Originally Posted by jumpman23
How do you find the equations of the asymptotes of this hyperbola?

-x^2 + y^2 + 6x - 16y - 9 = 0

1. By completing the square you get:

$-(x^2-6x+9) + (y^2-16y+64)=9-9+64~\implies~-\dfrac{(x-3)^2}{64}+\dfrac{(y-8)^2}{64}=1$

2. The center of the hyperbola is C(3, 8).
The semi-axes are a = 8 and b = 8

3. Therefore the asymptotes have the slopes $m_1 = 1~\vee~m_2=-1$

4. Use the point-slope-formual to get the equations of the asymptotes:

$a_1: y= x+5$

$a_2: y = -x +11$
• May 31st 2009, 07:25 AM
HallsofIvy
Here's another way of arguing. The "asymptotes" of a hyperbola are the lines the hyperbola approaches for very very large values of x and y.

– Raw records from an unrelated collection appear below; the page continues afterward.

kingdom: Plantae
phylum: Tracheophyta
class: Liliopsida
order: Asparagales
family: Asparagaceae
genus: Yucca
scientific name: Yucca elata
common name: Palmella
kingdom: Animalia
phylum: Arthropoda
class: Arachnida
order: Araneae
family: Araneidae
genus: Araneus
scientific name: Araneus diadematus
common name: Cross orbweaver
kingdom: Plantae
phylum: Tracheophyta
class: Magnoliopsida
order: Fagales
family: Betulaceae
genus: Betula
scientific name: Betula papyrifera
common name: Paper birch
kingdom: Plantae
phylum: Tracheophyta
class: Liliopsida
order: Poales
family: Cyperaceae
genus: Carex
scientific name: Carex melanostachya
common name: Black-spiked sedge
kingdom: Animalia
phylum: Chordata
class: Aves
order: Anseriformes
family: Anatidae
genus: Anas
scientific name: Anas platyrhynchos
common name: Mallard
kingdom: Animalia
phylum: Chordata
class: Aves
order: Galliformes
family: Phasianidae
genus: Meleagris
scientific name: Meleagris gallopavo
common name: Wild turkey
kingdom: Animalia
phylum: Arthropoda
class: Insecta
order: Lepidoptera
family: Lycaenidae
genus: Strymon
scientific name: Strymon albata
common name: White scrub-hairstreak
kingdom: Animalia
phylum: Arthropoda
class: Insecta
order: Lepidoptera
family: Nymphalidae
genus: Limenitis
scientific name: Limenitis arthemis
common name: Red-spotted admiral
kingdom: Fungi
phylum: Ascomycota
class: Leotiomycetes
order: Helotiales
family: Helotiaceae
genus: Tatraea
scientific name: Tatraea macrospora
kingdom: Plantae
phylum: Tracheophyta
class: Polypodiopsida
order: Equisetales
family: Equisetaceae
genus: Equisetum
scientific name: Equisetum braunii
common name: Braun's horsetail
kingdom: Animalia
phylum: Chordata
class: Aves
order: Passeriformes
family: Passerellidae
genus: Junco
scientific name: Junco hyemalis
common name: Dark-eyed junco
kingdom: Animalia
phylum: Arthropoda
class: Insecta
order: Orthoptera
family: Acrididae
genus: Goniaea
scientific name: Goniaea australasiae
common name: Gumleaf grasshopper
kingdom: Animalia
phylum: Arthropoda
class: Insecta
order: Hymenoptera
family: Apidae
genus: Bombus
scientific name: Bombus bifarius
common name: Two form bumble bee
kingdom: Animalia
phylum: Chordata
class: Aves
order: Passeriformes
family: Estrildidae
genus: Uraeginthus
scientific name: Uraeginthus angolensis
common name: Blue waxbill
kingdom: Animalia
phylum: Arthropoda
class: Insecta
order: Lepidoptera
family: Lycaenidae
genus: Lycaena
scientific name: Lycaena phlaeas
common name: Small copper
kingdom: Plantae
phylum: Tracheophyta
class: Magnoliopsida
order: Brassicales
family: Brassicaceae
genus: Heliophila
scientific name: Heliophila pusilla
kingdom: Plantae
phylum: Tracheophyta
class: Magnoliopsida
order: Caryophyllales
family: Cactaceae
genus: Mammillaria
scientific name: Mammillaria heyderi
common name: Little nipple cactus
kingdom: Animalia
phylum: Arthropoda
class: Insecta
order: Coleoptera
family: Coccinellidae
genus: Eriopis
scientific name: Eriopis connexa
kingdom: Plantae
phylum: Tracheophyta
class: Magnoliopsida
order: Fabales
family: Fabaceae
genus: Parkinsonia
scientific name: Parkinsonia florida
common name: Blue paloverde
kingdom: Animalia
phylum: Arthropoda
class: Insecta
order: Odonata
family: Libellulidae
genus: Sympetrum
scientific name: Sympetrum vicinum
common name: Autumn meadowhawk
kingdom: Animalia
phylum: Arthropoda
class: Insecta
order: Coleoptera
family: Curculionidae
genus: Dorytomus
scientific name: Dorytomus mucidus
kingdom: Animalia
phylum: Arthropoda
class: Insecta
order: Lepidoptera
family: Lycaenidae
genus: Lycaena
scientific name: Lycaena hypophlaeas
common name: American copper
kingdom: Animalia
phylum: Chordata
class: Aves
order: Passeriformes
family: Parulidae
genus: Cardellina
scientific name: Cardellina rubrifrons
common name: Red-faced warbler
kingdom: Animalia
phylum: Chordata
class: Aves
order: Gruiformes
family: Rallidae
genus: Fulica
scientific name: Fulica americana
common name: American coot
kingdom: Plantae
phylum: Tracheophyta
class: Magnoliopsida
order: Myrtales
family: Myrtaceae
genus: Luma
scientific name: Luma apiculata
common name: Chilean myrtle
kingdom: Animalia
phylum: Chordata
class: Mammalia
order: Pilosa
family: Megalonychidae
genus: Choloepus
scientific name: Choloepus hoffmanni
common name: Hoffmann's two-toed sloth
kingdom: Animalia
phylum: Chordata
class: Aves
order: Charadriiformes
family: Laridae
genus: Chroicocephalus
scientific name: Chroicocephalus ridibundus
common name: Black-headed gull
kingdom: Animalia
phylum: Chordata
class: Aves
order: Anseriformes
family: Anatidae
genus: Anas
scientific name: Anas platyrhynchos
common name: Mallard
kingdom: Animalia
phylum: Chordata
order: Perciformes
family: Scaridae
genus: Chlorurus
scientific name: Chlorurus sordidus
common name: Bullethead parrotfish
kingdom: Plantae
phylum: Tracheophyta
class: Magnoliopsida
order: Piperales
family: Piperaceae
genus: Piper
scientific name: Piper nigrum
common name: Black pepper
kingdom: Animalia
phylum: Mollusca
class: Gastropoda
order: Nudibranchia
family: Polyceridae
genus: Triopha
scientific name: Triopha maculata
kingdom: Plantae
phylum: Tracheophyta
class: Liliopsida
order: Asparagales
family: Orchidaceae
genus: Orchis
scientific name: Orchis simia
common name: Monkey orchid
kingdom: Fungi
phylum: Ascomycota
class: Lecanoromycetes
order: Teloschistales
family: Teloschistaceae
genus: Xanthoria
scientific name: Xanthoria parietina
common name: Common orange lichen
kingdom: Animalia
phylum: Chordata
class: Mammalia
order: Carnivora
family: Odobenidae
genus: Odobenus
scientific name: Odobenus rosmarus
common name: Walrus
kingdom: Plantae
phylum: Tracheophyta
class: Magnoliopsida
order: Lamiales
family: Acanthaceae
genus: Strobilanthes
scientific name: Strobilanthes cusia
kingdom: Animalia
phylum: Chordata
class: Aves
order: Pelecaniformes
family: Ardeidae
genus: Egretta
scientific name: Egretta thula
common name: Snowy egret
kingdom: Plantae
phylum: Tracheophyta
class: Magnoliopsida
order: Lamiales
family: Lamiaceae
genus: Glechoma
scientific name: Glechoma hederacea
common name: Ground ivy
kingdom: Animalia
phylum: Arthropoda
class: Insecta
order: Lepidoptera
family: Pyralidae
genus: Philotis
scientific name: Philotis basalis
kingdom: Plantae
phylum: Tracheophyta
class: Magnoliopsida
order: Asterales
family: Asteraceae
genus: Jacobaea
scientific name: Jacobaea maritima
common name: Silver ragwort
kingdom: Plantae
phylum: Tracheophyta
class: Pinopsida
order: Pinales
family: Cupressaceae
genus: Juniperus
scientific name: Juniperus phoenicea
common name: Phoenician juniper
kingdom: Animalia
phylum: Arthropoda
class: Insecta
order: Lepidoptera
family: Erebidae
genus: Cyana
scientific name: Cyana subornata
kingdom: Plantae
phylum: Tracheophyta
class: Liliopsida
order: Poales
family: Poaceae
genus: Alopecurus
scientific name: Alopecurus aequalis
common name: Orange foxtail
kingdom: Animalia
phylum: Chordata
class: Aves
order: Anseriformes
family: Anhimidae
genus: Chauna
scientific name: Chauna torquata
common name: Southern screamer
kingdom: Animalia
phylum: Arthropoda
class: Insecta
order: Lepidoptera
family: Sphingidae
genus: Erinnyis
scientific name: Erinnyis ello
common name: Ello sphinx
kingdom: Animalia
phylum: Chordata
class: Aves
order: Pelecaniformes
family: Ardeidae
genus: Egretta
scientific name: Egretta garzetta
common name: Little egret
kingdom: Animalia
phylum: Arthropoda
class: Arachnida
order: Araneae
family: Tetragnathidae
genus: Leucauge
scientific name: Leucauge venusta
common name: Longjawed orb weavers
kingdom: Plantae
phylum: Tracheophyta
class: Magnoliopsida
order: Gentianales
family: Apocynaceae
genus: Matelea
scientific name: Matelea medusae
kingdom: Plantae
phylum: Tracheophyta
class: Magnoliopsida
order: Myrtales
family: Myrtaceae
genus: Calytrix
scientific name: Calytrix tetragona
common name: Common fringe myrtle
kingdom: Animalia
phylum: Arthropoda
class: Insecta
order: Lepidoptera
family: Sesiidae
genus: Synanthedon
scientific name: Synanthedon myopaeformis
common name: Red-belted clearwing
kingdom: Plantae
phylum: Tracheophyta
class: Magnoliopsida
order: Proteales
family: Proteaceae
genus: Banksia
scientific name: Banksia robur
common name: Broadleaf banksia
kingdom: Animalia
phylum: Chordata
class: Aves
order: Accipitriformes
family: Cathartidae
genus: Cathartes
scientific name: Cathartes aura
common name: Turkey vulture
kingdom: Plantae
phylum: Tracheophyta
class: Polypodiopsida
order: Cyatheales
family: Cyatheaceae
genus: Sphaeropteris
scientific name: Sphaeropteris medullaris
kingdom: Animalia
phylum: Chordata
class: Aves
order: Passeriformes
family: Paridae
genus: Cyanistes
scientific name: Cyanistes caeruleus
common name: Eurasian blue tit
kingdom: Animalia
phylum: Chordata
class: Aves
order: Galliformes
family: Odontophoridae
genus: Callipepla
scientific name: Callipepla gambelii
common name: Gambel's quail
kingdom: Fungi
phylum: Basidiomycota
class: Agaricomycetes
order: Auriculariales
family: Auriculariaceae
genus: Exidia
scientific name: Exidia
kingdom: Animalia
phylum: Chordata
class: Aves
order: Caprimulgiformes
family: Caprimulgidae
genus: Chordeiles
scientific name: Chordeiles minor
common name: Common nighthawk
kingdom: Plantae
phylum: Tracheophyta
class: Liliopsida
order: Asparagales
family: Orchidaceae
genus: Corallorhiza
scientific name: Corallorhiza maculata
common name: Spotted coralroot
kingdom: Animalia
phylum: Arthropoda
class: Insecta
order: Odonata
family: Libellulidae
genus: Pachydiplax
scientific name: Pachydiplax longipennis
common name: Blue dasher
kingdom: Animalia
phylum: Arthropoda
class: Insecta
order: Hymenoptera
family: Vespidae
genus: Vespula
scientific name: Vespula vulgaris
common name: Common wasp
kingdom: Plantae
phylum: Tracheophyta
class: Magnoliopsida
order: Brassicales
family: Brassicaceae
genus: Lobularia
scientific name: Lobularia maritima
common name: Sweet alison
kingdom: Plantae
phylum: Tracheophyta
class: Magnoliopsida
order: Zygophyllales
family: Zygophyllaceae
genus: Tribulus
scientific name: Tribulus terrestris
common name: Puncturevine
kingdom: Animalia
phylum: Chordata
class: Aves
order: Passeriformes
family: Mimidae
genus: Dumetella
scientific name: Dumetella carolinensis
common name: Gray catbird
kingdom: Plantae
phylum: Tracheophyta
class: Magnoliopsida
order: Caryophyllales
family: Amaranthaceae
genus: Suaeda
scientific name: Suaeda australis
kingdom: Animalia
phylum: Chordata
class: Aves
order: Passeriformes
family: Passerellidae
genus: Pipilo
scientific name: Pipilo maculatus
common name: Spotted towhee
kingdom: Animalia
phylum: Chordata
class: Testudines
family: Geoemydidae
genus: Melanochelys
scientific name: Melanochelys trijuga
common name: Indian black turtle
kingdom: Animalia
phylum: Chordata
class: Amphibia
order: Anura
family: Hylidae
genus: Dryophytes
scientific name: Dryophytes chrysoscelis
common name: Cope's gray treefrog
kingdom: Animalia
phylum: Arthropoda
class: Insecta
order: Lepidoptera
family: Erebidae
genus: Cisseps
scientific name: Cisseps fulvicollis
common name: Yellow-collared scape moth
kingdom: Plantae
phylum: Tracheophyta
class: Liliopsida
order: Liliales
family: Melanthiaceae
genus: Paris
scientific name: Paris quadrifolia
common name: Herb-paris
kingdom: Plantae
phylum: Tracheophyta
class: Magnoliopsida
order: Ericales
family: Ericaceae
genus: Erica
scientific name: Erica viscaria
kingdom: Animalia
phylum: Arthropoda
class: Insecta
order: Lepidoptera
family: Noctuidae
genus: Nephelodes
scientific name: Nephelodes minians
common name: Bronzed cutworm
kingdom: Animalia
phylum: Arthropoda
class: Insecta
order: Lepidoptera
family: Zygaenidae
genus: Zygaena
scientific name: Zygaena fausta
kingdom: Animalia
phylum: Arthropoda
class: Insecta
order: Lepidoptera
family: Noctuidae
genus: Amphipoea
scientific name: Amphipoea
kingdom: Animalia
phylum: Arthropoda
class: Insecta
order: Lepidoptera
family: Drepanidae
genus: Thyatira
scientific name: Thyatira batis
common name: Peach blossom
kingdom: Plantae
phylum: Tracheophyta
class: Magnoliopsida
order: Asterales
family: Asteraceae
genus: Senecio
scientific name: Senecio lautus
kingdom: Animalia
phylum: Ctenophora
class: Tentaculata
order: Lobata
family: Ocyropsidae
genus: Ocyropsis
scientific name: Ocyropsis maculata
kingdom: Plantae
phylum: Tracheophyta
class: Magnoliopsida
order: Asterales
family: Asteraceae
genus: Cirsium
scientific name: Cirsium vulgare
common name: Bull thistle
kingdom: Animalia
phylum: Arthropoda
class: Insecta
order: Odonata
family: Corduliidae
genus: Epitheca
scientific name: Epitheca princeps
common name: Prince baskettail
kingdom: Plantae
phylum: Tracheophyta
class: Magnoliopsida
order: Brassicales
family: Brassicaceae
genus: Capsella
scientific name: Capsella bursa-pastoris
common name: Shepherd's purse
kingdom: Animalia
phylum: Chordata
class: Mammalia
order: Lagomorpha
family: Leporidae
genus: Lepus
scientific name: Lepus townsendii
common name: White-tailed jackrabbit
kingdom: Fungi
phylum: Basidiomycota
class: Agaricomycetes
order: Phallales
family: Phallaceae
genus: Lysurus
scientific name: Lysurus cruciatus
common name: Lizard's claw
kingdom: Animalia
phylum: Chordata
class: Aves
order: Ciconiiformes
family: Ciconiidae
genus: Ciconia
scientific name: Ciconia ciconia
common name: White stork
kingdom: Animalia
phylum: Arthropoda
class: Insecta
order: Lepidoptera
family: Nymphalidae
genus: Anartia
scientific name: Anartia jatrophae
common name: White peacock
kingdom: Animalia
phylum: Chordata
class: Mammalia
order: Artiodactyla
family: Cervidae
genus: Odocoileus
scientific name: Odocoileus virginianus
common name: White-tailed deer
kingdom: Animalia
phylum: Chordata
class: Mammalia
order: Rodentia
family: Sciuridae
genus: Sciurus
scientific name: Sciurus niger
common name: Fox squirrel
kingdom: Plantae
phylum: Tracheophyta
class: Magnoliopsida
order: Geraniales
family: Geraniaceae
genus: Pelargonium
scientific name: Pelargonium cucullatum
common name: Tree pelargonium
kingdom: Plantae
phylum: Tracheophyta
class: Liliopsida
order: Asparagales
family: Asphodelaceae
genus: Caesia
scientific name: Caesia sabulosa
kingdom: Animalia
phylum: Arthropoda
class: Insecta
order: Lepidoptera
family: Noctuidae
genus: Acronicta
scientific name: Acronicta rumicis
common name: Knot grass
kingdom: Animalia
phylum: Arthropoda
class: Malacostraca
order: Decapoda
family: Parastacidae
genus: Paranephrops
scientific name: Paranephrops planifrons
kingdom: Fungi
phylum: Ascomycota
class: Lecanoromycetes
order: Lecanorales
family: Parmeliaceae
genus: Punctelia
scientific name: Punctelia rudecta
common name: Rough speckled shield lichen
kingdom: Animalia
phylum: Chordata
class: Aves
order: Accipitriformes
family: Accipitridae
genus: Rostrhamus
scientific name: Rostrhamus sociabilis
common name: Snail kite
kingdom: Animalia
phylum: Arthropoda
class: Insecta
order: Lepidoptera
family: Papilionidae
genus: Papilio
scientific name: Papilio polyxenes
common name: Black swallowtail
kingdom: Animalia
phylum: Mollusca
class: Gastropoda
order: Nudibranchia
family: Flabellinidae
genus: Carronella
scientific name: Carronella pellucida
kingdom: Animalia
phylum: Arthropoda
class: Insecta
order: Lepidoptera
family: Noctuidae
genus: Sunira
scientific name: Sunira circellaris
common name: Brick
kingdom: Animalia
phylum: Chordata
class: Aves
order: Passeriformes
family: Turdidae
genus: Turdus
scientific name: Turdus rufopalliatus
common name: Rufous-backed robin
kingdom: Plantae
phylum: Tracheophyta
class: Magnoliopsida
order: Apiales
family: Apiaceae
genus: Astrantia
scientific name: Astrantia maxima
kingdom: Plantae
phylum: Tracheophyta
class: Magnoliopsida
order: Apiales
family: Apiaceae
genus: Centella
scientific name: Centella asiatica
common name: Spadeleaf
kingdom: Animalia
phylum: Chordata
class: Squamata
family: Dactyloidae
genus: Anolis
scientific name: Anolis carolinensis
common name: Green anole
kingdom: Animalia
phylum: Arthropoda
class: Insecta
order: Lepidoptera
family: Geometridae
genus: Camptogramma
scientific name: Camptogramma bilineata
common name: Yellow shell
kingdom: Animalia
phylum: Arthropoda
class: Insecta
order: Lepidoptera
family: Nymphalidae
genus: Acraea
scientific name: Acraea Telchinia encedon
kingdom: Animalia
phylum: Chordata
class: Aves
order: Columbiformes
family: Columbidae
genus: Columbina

The equation of the hyperbola is $-\frac{(x- 3)^2}{64}+ \frac{(y- 8)^2}{64}= 1$ as Earboth said. For very very large x and y those squares will each be far larger! Large enough that that "1" on the right side is negligible compared to them: For very very large x and y, that equation is very very close to $-\frac{(x- 3)^2}{64}+ \frac{(y- 8)^2}{64}= 0$ from which we get $\frac{(x- 3)^2}{64}= \frac{(y- 8)^2}{64}$ and then $x- 3= \pm (y- 8)$. Taking x- 3= y- 8, y= x+ 5. Taking x- 3= -(y- 8), x- 3= -y+ 8, y= -x+ 11, the answer that Earboth gave.